• _WHAT YOU WILL DO_:
All of the data, from the first line to the last, should be reproduced without alteration.

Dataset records
· · · · ·
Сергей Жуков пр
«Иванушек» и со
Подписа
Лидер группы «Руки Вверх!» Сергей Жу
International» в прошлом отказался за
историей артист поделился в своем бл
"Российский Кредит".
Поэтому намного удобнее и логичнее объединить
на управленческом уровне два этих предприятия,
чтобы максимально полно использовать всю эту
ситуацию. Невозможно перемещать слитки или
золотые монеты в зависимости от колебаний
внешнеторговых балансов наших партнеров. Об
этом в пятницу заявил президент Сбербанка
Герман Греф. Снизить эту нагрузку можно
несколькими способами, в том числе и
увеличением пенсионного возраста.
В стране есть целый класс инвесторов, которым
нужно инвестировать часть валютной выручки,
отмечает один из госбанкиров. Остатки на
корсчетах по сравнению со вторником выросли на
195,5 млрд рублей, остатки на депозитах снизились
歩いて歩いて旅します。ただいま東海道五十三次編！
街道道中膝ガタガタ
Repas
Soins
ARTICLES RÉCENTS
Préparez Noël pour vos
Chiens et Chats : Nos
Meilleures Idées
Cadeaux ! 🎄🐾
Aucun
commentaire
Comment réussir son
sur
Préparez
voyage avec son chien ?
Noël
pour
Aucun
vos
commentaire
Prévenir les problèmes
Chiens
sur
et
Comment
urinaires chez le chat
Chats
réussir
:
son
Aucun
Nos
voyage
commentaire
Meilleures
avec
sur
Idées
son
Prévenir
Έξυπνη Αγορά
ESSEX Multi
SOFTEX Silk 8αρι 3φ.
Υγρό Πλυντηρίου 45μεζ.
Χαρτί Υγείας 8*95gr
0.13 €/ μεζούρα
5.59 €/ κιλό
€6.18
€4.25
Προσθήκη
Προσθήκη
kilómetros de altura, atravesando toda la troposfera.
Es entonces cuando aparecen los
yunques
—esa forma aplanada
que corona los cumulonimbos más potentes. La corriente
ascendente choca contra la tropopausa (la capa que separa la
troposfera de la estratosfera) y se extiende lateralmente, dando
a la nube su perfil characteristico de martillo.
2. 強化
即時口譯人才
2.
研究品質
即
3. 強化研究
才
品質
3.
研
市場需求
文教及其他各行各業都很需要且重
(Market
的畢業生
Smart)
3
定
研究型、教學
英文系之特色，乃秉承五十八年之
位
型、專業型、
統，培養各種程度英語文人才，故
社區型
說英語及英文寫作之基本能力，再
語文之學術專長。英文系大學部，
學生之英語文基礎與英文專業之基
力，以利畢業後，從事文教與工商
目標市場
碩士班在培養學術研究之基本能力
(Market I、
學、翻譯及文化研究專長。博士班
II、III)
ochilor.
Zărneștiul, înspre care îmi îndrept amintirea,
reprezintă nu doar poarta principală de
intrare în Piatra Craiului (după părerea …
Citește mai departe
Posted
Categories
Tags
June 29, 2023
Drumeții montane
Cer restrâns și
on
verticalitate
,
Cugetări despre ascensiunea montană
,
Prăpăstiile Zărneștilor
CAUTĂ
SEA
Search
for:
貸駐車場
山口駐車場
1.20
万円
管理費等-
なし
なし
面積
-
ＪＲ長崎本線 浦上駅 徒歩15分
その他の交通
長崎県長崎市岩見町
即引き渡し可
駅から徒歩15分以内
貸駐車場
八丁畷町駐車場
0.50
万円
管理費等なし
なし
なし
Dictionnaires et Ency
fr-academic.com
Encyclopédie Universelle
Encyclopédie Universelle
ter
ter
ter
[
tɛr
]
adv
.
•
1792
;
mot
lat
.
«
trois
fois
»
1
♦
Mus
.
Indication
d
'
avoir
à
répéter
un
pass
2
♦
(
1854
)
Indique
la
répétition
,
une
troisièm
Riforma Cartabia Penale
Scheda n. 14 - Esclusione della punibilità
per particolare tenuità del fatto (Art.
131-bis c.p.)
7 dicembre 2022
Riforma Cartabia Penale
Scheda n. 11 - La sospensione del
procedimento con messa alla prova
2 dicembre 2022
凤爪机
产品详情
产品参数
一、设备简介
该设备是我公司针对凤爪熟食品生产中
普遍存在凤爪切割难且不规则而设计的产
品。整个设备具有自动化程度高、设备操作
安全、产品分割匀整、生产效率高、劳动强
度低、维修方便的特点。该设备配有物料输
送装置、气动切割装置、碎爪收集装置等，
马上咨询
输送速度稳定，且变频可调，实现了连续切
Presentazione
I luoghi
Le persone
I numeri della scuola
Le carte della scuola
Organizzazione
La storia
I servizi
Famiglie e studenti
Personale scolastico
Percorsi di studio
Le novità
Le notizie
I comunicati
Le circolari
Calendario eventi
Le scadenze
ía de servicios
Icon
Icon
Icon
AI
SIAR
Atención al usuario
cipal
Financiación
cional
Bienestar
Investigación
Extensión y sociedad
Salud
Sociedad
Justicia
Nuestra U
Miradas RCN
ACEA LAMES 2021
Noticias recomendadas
· · · · ·
• _SOLUTION_:
Сергей Жуков пр
«Иванушек» и со
Подписа
Лидер группы «Руки Вверх!» Сергей Жу
International» в прошлом отказался за
историей артист поделился в своем бл
"Российский Кредит".
Поэтому намного удобнее и логичнее объединить
на управленческом уровне два этих предприятия,
чтобы максимально полно использовать всю эту
ситуацию. Невозможно перемещать слитки или
золотые монеты в зависимости от колебаний
внешнеторговых балансов наших партнеров. Об
этом в пятницу заявил президент Сбербанка
Герман Греф. Снизить эту нагрузку можно
несколькими способами, в том числе и
увеличением пенсионного возраста.
В стране есть целый класс инвесторов, которым
нужно инвестировать часть валютной выручки,
отмечает один из госбанкиров. Остатки на
корсчетах по сравнению со вторником выросли на
195,5 млрд рублей, остатки на депозитах снизились
歩いて歩いて旅します。ただいま東海道五十三次編！
街道道中膝ガタガタ
Repas
Soins
ARTICLES RÉCENTS
Préparez Noël pour vos
Chiens et Chats : Nos
Meilleures Idées
Cadeaux ! 🎄🐾
Aucun
commentaire
Comment réussir son
sur
Préparez
voyage avec son chien ?
Noël
pour
Aucun
vos
commentaire
Prévenir les problèmes
Chiens
sur
et
Comment
urinaires chez le chat
Chats
réussir
:
son
Aucun
Nos
voyage
commentaire
Meilleures
avec
sur
Idées
son
Prévenir
Έξυπνη Αγορά
ESSEX Multi
SOFTEX Silk 8αρι 3φ.
Υγρό Πλυντηρίου 45μεζ.
Χαρτί Υγείας 8*95gr
0.13 €/ μεζούρα
5.59 €/ κιλό
€6.18
€4.25
Προσθήκη
Προσθήκη
kilómetros de altura, atravesando toda la troposfera.
Es entonces cuando aparecen los
yunques
—esa forma aplanada
que corona los cumulonimbos más potentes. La corriente
ascendente choca contra la tropopausa (la capa que separa la
troposfera de la estratosfera) y se extiende lateralmente, dando
a la nube su perfil characteristico de martillo.
2. 強化
即時口譯人才
2.
研究品質
即
3. 強化研究
才
品質
3.
研
市場需求
文教及其他各行各業都很需要且重
(Market
的畢業生
Smart)
3
定
研究型、教學
英文系之特色，乃秉承五十八年之
位
型、專業型、
統，培養各種程度英語文人才，故
社區型
說英語及英文寫作之基本能力，再
語文之學術專長。英文系大學部，
學生之英語文基礎與英文專業之基
力，以利畢業後，從事文教與工商
目標市場
碩士班在培養學術研究之基本能力
(Market I、
學、翻譯及文化研究專長。博士班
II、III)
ochilor.
Zărneștiul, înspre care îmi îndrept amintirea,
reprezintă nu doar poarta principală de
intrare în Piatra Craiului (după părerea …
Citește mai departe
Posted
Categories
Tags
June 29, 2023
Drumeții montane
Cer restrâns și
on
verticalitate
,
Cugetări despre ascensiunea montană
,
Prăpăstiile Zărneștilor
CAUTĂ
SEA
Search
for:
貸駐車場
山口駐車場
1.20
万円
管理費等-
なし
なし
面積
-
ＪＲ長崎本線 浦上駅 徒歩15分
その他の交通
長崎県長崎市岩見町
即引き渡し可
駅から徒歩15分以内
貸駐車場
八丁畷町駐車場
0.50
万円
管理費等なし
なし
なし
Dictionnaires et Ency
fr-academic.com
Encyclopédie Universelle
Encyclopédie Universelle
ter
ter
ter
[
tɛr
]
adv
.
•
1792
;
mot
lat
.
«
trois
fois
»
1
♦
Mus
.
Indication
d
'
avoir
à
répéter
un
pass
2
♦
(
1854
)
Indique
la
répétition
,
une
troisièm
Riforma Cartabia Penale
Scheda n. 14 - Esclusione della punibilità
per particolare tenuità del fatto (Art.
131-bis c.p.)
7 dicembre 2022
Riforma Cartabia Penale
Scheda n. 11 - La sospensione del
procedimento con messa alla prova
2 dicembre 2022
凤爪机
产品详情
产品参数
一、设备简介
该设备是我公司针对凤爪熟食品生产中
普遍存在凤爪切割难且不规则而设计的产
品。整个设备具有自动化程度高、设备操作
安全、产品分割匀整、生产效率高、劳动强
度低、维修方便的特点。该设备配有物料输
送装置、气动切割装置、碎爪收集装置等，
马上咨询
输送速度稳定，且变频可调，实现了连续切
Presentazione
I luoghi
Le persone
I numeri della scuola
Le carte della scuola
Organizzazione
La storia
I servizi
Famiglie e studenti
Personale scolastico
Percorsi di studio
Le novità
Le notizie
I comunicati
Le circolari
Calendario eventi
Le scadenze
ía de servicios
Icon
Icon
Icon
AI
SIAR
Atención al usuario
cipal
Financiación
cional
Bienestar
Investigación
Extensión y sociedad
Salud
Sociedad
Justicia
Nuestra U
Miradas RCN
ACEA LAMES 2021
Noticias recomendadas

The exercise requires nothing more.